Wednesday, November 18, 2015

Module 12: Me...Jane by Patrick McDonnell

BOOK COVER IMAGE:




BOOK SUMMARY: 

Me...Jane by Patrick McDonnell is a biography of Jane Goodall but focuses on her childhood passion.  From the very beginning, Jane had a passion for nature and animals.  She allowed her curiosity to guide her observations of various animals such as chickens and their eggs.  The book is very short, ending by Jane going to bed, longing to be in Africa, awaking as an adult, with her dream realized.                


APA REFERENCE OF BOOK: 

McDonnell, P. (2011).  Me...Jane.
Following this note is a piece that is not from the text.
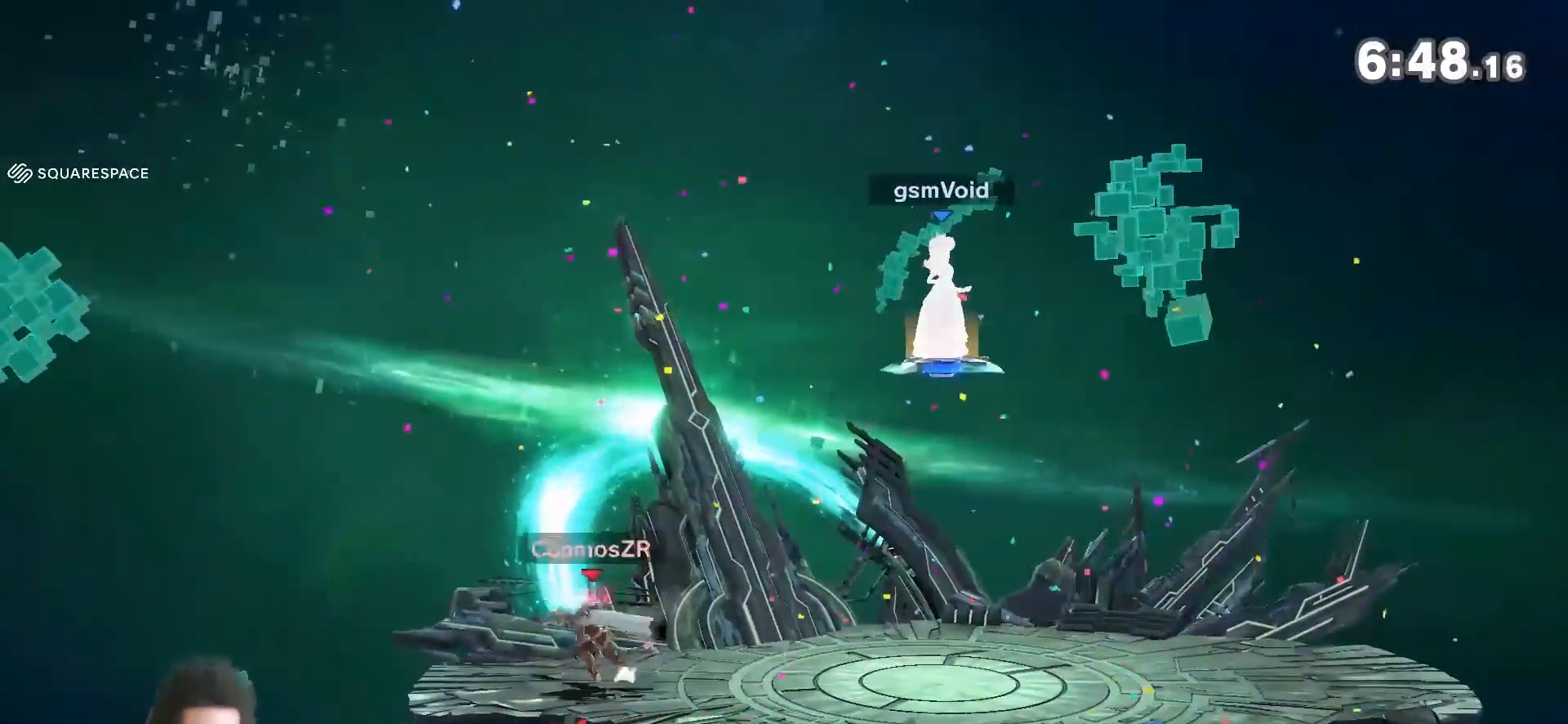
{"dt_ms": 500, "buttons": [], "left_stick": "down-left", "right_stick": "left", "events": [[83, "left_stick", "down-left"], [217, "left_stick", "left"], [333, "left_stick", "down-left"], [433, "right_stick", "left"]]}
New York, NY: Little Brown and Company.


IMPRESSIONS: 

A wonderful story for children, illustrated with watercolors to highlight the childhood of Jane Goodall, when her passion for nature was first formed.  McDonnell paints a very different view of Jane, one of a young girl who longed to be in a different world, among the nature and animals she read about.  While readers will learn that Jane was diligent in her observations, recording the natural world around her, we are instantly taken to her adulthood after one night's sleep.  McDonnell's illustrations up to this point are all in watercolor images, and then adult Jane is shown in a photograph, among a primate.  A great story about dreaming, using the life of primatologist Jane Goodall.              

PROFESSIONAL REVIEW: 

"Where Jeanette Winter’s The Watcher (rev. p. 144) devotes just five of its forty-eight pages to Jane Goodall’s childhood, Me…Jane devotes all but two spreads to the great primatologist’s formative years. And despite its rather cheeky title (justified by the young Jane’s devotion to Edgar Rice Burroughs), McDonnell’s book is the more inspirational. His Jane, along with her stuffed toy chimp Jubilee, studies nature wherever and however she can; as with Winter’s book, Jane’s observation of a hen laying an egg is highlighted as a key moment. But study is only part of the picture, as Jane rejoices in the simple activity of just being outdoors: “It was a magical world full of joy and wonder, and Jane felt very much a part of it.” Jane dreams of traveling to Africa and, in a wonderful sequence of page turns, goes to sleep [page turn], wakes up an adult in her tent [page turn], and is living her “dream come true.” And here McDonnell’s homey, earth-toned pen and watercolor pictures give way to that most famous of all Goodall photographs, where the young scientist and an even younger chimp reach across their worlds to touch hands. The simple and intimate paintings are accented with casually arrayed stamped motifs and some of Goodall’s childhood drawings; a note about Goodall’s current projects and “A Message from Jane” are appended." - Roger Sutton


Reference:

Sutton, R. (2011). [Review of the book Me...Jane by Patrick McDonnell]. Horn Book Magazine87(2), 140-141.  


LIBRARY USES: 

A library idea for this book would be to have students discuss their dreams, their deepest passion and have them write it on a piece of paper.  Then those papers can be glued onto a bulletin board with an image of a bed on it.  Explain to students that these are their dreams and one day, they will wake up to have them come true, just like Jane.